Vu l’issue donnée au recours, un émolument de CHF 800.- sera mis à la charge du recourant (art. 87 al. 1 LPA), et aucune indemnité de procédure ne lui sera allouée (art. 87 al. 2 LPA).

 

* * * * *

PAR CES MOTIFS
LA CHAMBRE CONSTITUTIONNELLE

déclare le recours interjeté le 27 octobre 2015 par Monsieur A______ irrecevable en tant qu’il est dirigé contre l’arrêté du Conseil d’État du 20 octobre 2015 constatant les résultats de l’élection du 18 octobre 2015 au Conseil national :

confirme le renvoi de la cause, dans cette mesure, au Conseil d’État, pour raison de compétence ;

rejette le recours, en tant qu’il est recevable et en tant qu’il est dirigé contre l’arrêté du Conseil d’État du 20 octobre 2015 constatant les résultats du premier tour de l’élection du 18 octobre 2015 au Conseil des États ;

met à la charge de Monsieur A______ un émolument de CHF 800.- ;

dit qu’il n’est pas alloué d’indemnité de procédure ;

dit que conformément aux art. 82 ss LTF, le présent arrêt peut être porté dans les trente jours qui suivent sa notification par-devant le Tribunal fédéral, par la voie du recours en matière de droit public ; le mémoire doit indiquer les conclusions, motifs et moyens de preuve et porter la signature du recourant ou de son mandataire ; il doit être adressé au Tribunal fédéral, 1000 Lausanne 14, par voie postale ou par voie électronique aux conditions de l’art. 42 LTF. Le présent arrêt et les pièces en possession du recourant invoquées comme moyens de preuve, doivent être joints à l’envoi ;

communique le présent arrêt au recourant et au Conseil d’État.
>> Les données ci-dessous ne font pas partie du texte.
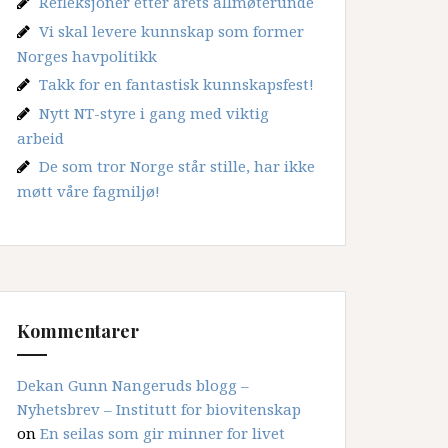
Refleksjoner etter årets allmøterunde
Vi skal levere kunnskap som former
Norges havpolitikk
Takk for en fantastisk kunnskapsfest!
Nytt NT-styre i gang med viktig
arbeid
De som tror Norge står stille, har ikke
møtt våre fagmiljø!
Kommentarer
Dekan Gunn Nangeruds blogg –
Nyhetsbrev – Institutt for biovitenskap
on
En seilas som gir minner for livet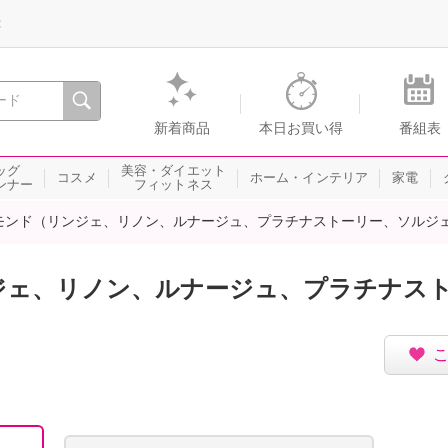
録
、瞬間を。通販・テレビショッピングのショップチャンネル
新着商品
本日お買い得
番組表
ッグ
美容・ダイエット
コスメ
ホーム・インテリア
家電
ンナー
フィットネス
モンド（リンジェ、リノン、ルナージュ、プラチナストーリー、ソルジ
ジェ、リノン、ルナージュ、プラチナス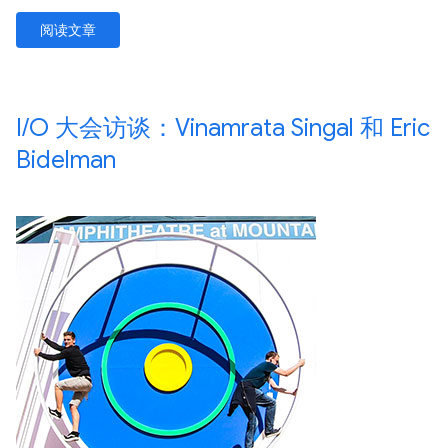
阅读文章
I
/
O 大会访谈：Vinamrata Singal 和 Eric
Bidelman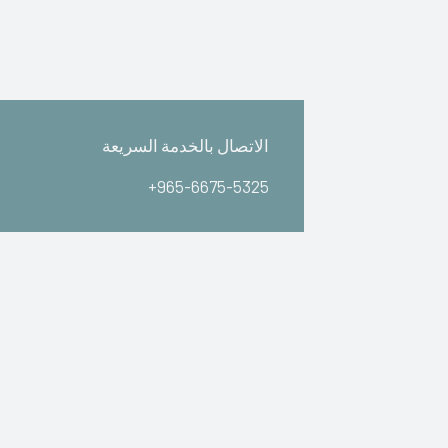
الاتصال بالخدمة السريعة
+965-6675-5325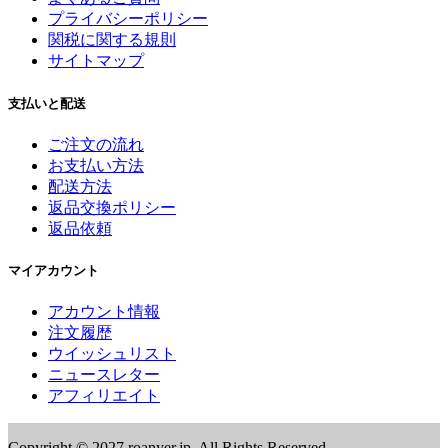
プライバシーポリシー
関税に関する規則
サイトマップ
支払いと配送
ご注文の流れ
お支払い方法
配送方法
返品交換ポリシー
返品依頼
マイアカウント
アカウント情報
注文履歴
ウイッシュリスト
ニュースレター
アフィリエイト
Copyright © 2027.roanyer.jp. All Rights Reserved.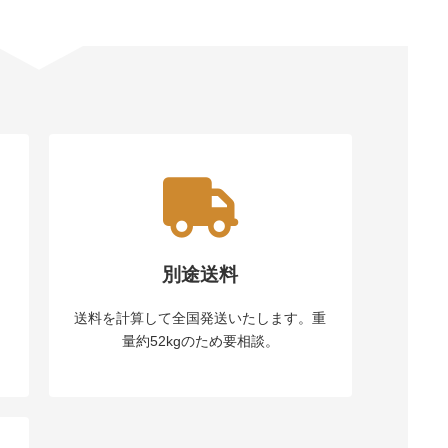
別途送料
月
送料を計算して全国発送いたします。重
量約52kgのため要相談。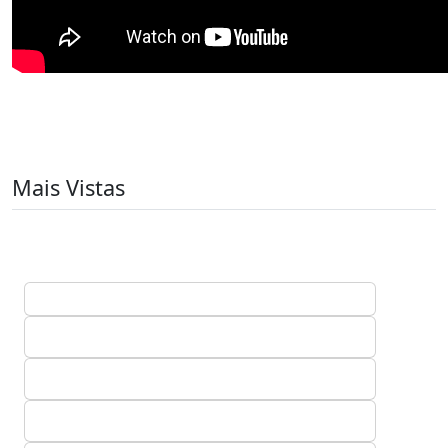
Mais Vistas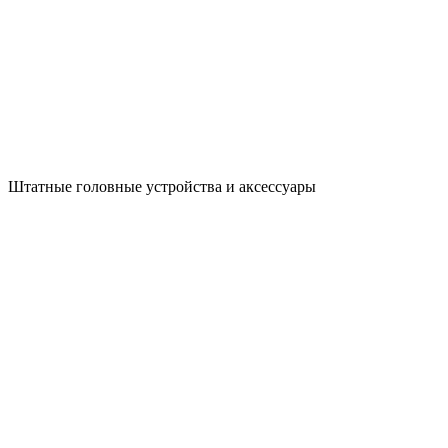
Штатные головные устройства и аксессуары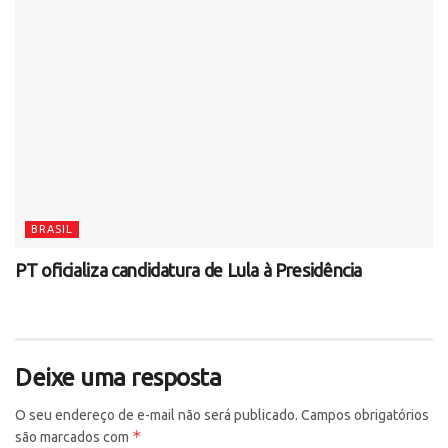
BRASIL
PT oficializa candidatura de Lula à Presidência
Deixe uma resposta
O seu endereço de e-mail não será publicado.
Campos obrigatórios
*
são marcados com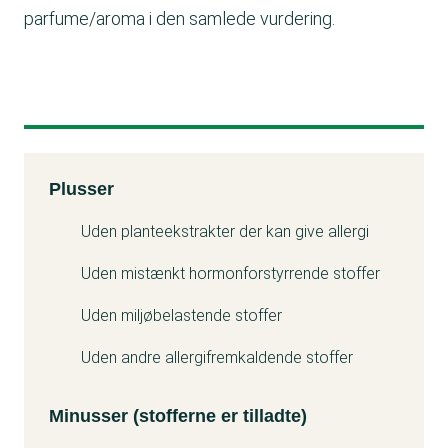
parfume/aroma i den samlede vurdering.
Kemitest
Plusser
Minuss
Uden planteekstrakter der kan give allergi
Uden mistænkt hormonforstyrrende stoffer
Uden miljøbelastende stoffer
Uden andre allergifremkaldende stoffer
Minusser (stofferne er tilladte)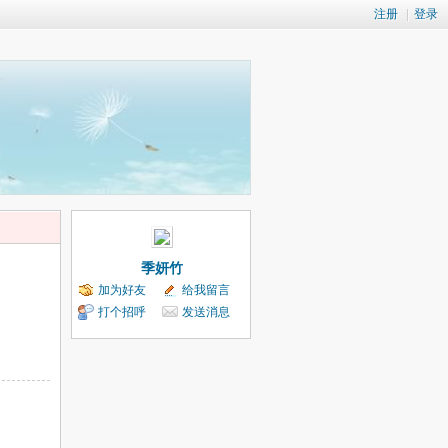
注册
|
登录
季妍竹
加为好友
给我留言
打个招呼
发送消息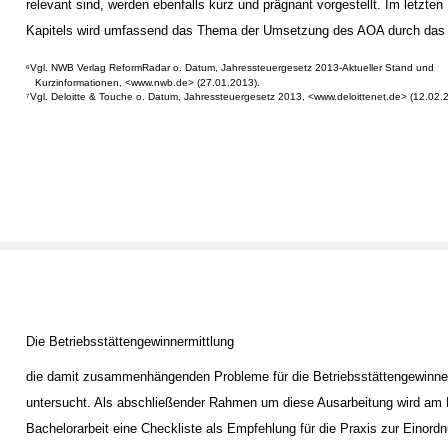
relevant sind, werden ebenfalls kurz und prägnant vorgestellt. Im letzten 
Kapitels wird umfassend das Thema der Umsetzung des AOA durch das
Vgl. NWB Verlag ReformRadar o. Datum, Jahressteuergesetz 2013-Aktueller Stand und
6
Kurzinformationen, <www.nwb.de> (27.01.2013).
Vgl. Deloitte & Touche o. Datum, Jahressteuergesetz 2013, <www.deloittenet.de> (12.02.
7
Die Betriebsstättengewinnermittlung
die damit zusammenhängenden Probleme für die Betriebsstättengewinne
untersucht. Als abschließender Rahmen um diese Ausarbeitung wird am
Bachelorarbeit eine Checkliste als Empfehlung für die Praxis zur Einord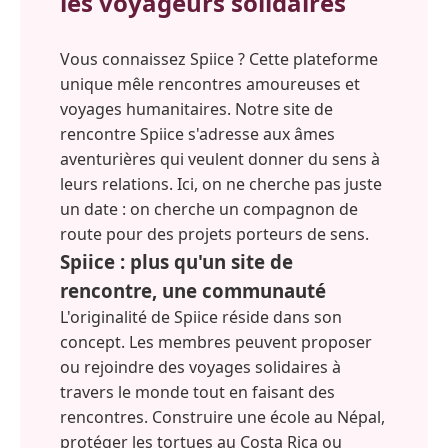
les voyageurs solidaires
Vous connaissez Spiice ? Cette plateforme
unique mêle rencontres amoureuses et
voyages humanitaires. Notre site de
rencontre Spiice s'adresse aux âmes
aventurières qui veulent donner du sens à
leurs relations. Ici, on ne cherche pas juste
un date : on cherche un compagnon de
route pour des projets porteurs de sens.
Spiice : plus qu'un site de
rencontre, une communauté
L'originalité de Spiice réside dans son
concept. Les membres peuvent proposer
ou rejoindre des voyages solidaires à
travers le monde tout en faisant des
rencontres. Construire une école au Népal,
protéger les tortues au Costa Rica ou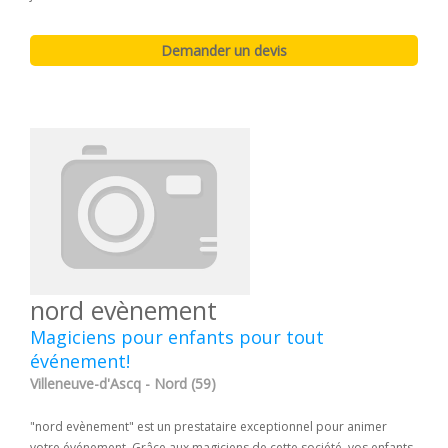
nord evènement
Magiciens pour enfants pour tout
événement!
Villeneuve-d'Ascq - Nord (59)
"nord evènement" est un prestataire exceptionnel pour animer
votre événement. Grâce aux magiciens de cette société, vos enfants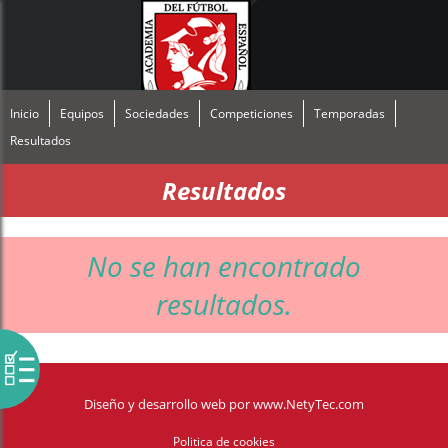
Inicio
Equipos
Sociedades
Competiciones
Temporadas
Resultados
Resultados
No se han encontrado
resultados.
Diseño y desarrollo web
por
www.NetyTec.com
Politica de cookies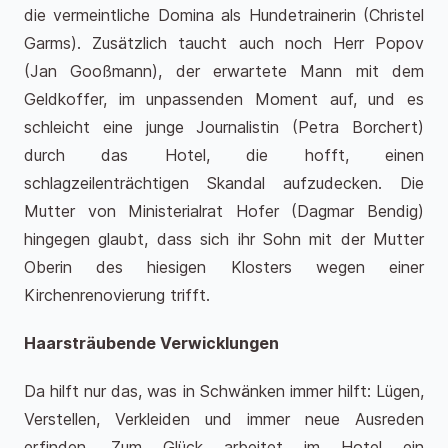
die vermeintliche Domina als Hundetrainerin (Christel
Garms). Zusätzlich taucht auch noch Herr Popov
(Jan Gooßmann), der erwartete Mann mit dem
Geldkoffer, im unpassenden Moment auf, und es
schleicht eine junge Journalistin (Petra Borchert)
durch das Hotel, die hofft, einen
schlagzeilenträchtigen Skandal aufzudecken. Die
Mutter von Ministerialrat Hofer (Dagmar Bendig)
hingegen glaubt, dass sich ihr Sohn mit der Mutter
Oberin des hiesigen Klosters wegen einer
Kirchenrenovierung trifft.
Haarsträubende Verwicklungen
Da hilft nur das, was in Schwänken immer hilft: Lügen,
Verstellen, Verkleiden und immer neue Ausreden
erfinden. Zum Glück arbeitet im Hotel ein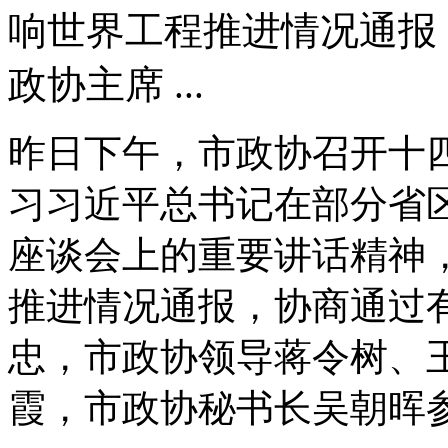
响世界工程推进情况通报
政协主席 ...
昨日下午，市政协召开十
习习近平总书记在部分省区
座谈会上的重要讲话精神，
推进情况通报，协商通过
忠，市政协领导蒋令树、
霞，市政协秘书长吴朝晖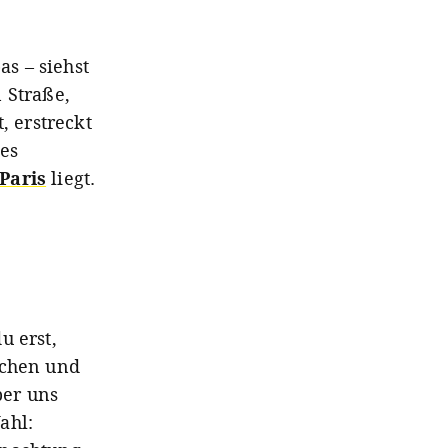
s – siehst
 Straße,
 erstreckt
ses
Paris
liegt.
u erst,
schen und
ber uns
ahl: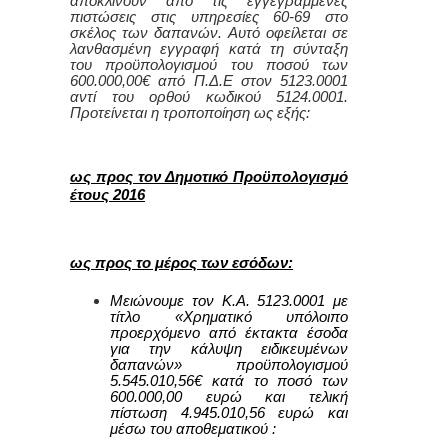
αποκλίνουν από τις εγγεγραμμένες
πιστώσεις στις υπηρεσίες 60-69 στο
σκέλος των δαπανών. Αυτό οφείλεται σε
λανθασμένη εγγραφή κατά τη σύνταξη
του προϋπολογισμού του ποσού των
600.000,00€ από Π.Δ.Ε στον 5123.0001
αντί του ορθού κωδικού 5124.0001.
Προτείνεται η τροποποίηση ως εξής:
ως προς τον Δημοτικό Προϋπολογισμό
έτους 2016
ως προς το μέρος των εσόδων:
Μειώνουμε τον Κ.Α.
5123.0001
με
τίτλο «Χρηματικό υπόλοιπο
προερχόμενο από έκτακτα έσοδα
για την κάλυψη ειδικευμένων
δαπανών» προϋπολογισμού
5.545.010,56€ κατά το ποσό των
600
.000,00 ευρώ και τελική
πίστωση 4.945.010,56 ευρώ και
μέσω του αποθεματικού :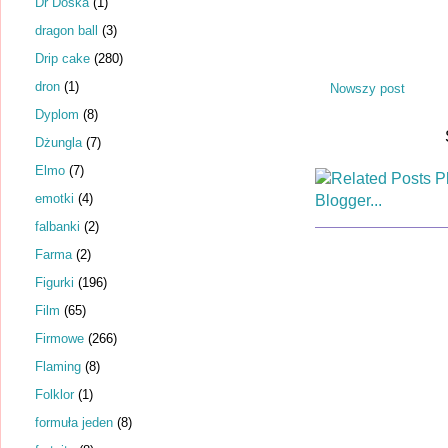
Dr Dośka
(1)
dragon ball
(3)
Drip cake
(280)
dron
(1)
Nowszy post
Dyplom
(8)
Dżungla
(7)
Elmo
(7)
emotki
(4)
falbanki
(2)
Farma
(2)
Figurki
(196)
Film
(65)
Firmowe
(266)
Flaming
(8)
Folklor
(1)
formuła jeden
(8)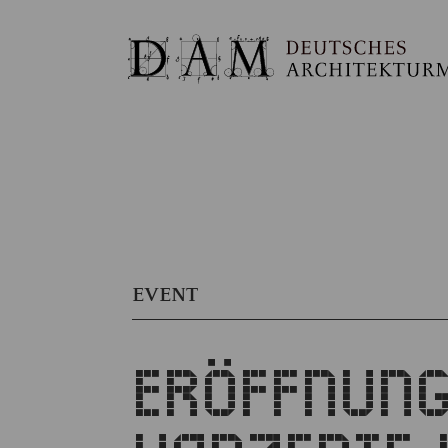
EVENT
ERÖFFNUNG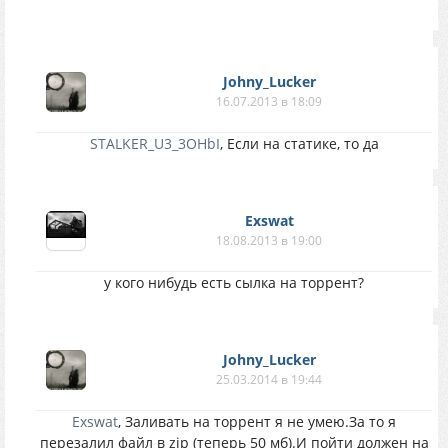
Johny_Lucker
16.07.2013 в 18:09
STALKER_U3_3OHbI
, Если на статике, то да
Exswat
18.08.2013 в 19:00
у кого нибудь есть сылка на торрент?
Johny_Lucker
25.03.2014 в 19:44
Exswat
, Заливать на торрент я не умею.За то я
перезалил файл в zip (теперь 50 мб).И пойти должен на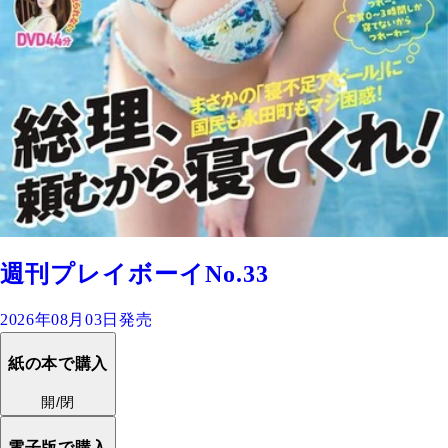
週刊プレイボーイNo.33
2026年08月03日発売
紙の本で購入
開/閉
電子版で購入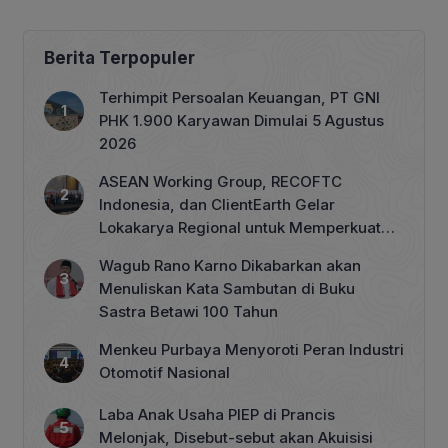
Berita Terpopuler
Terhimpit Persoalan Keuangan, PT GNI
PHK 1.900 Karyawan Dimulai 5 Agustus
2026
ASEAN Working Group, RECOFTC
Indonesia, dan ClientEarth Gelar
Lokakarya Regional untuk Memperkuat
Tata Kelola Perhutanan Sosial
Wagub Rano Karno Dikabarkan akan
Menuliskan Kata Sambutan di Buku
Sastra Betawi 100 Tahun
Menkeu Purbaya Menyoroti Peran Industri
Otomotif Nasional
Laba Anak Usaha PIEP di Prancis
Melonjak, Disebut-sebut akan Akuisisi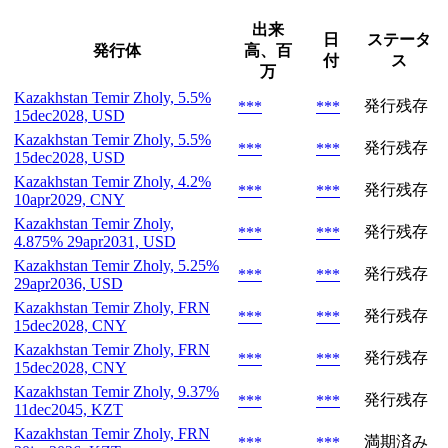
出来
日
ステータ
発行体
高、百
付
ス
万
Kazakhstan Temir Zholy, 5.5%
発行残存
***
***
15dec2028, USD
Kazakhstan Temir Zholy, 5.5%
発行残存
***
***
15dec2028, USD
Kazakhstan Temir Zholy, 4.2%
発行残存
***
***
10apr2029, CNY
Kazakhstan Temir Zholy,
発行残存
***
***
4.875% 29apr2031, USD
Kazakhstan Temir Zholy, 5.25%
発行残存
***
***
29apr2036, USD
Kazakhstan Temir Zholy, FRN
発行残存
***
***
15dec2028, CNY
Kazakhstan Temir Zholy, FRN
発行残存
***
***
15dec2028, CNY
Kazakhstan Temir Zholy, 9.37%
発行残存
***
***
11dec2045, KZT
Kazakhstan Temir Zholy, FRN
満期済み
***
***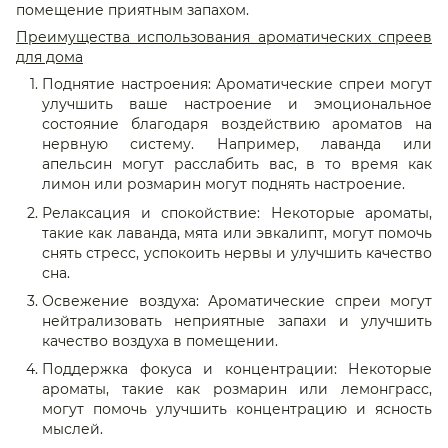
помещение приятным запахом.
Преимущества использования ароматических спреев
для дома
Поднятие настроения: Ароматические спреи могут
улучшить ваше настроение и эмоциональное
состояние благодаря воздействию ароматов на
нервную систему. Например, лаванда или
апельсин могут расслабить вас, в то время как
лимон или розмарин могут поднять настроение.
Релаксация и спокойствие: Некоторые ароматы,
такие как лаванда, мята или эвкалипт, могут помочь
снять стресс, успокоить нервы и улучшить качество
сна.
Освежение воздуха: Ароматические спреи могут
нейтрализовать неприятные запахи и улучшить
качество воздуха в помещении.
Поддержка фокуса и концентрации: Некоторые
ароматы, такие как розмарин или лемонграсс,
могут помочь улучшить концентрацию и ясность
мыслей.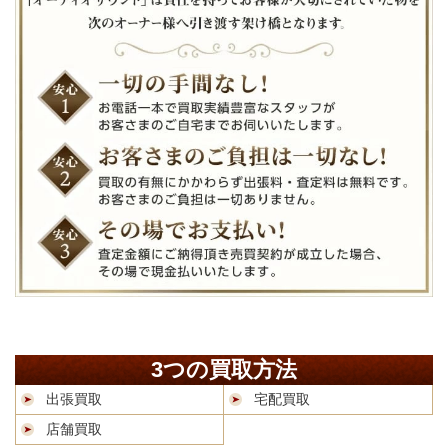
3つの買取方法
出張買取
宅配買取
店舗買取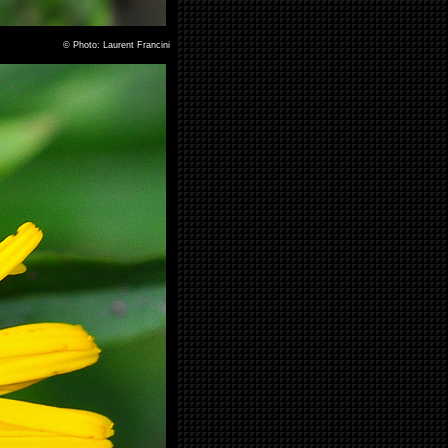
©
Photo: Laurent Francini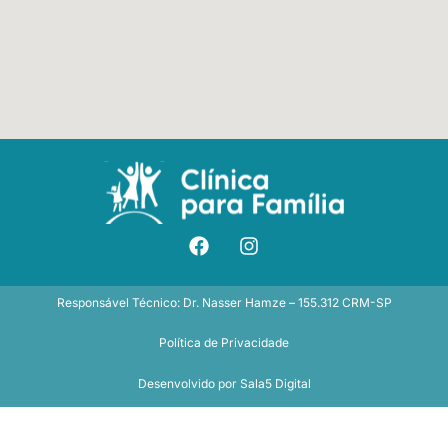
Responsável Técnico: Dr. Nasser Hamze – 155.312 CRM-SP
Política de Privacidade
Desenvolvido por
Sala5 Digital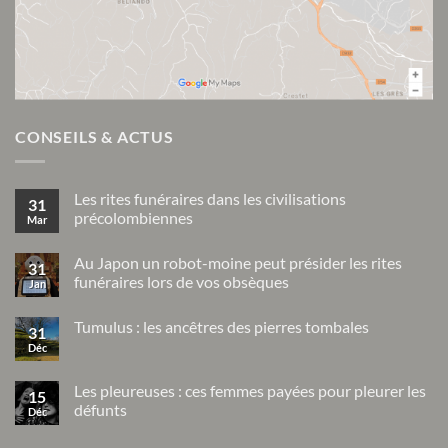
CONSEILS & ACTUS
Les rites funéraires dans les civilisations
31
précolombiennes
Mar
Aucun
commentaire
Au Japon un robot-moine peut présider les rites
sur
31
Les
funéraires lors de vos obsèques
Jan
rites
funéraires
Aucun
dans
commentaire
Tumulus : les ancêtres des pierres tombales
sur
les
31
Au
civilisations
Déc
Aucun
Japon
précolombiennes
commentaire
un
sur
robot-
Tumulus
Les pleureuses : ces femmes payées pour pleurer les
moine
15
:
peut
défunts
Déc
les
présider
ancêtres
Aucun
les
des
commentaire
rites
Siégeants : M. Verniory, président ; Mme Galeazzi, M. Dumartheray, Mme Payot Zen-Ruffinen, M. Martin, juges

 

 

Au nom de la chambre constitutionnelle :

Le greffier-juriste :

 

 

 

 

I. Semuhire

 

Le président siégeant :

 

 

 

 

J.-M. Verniory

 

Copie conforme de cet arrêt a été communiquée aux parties.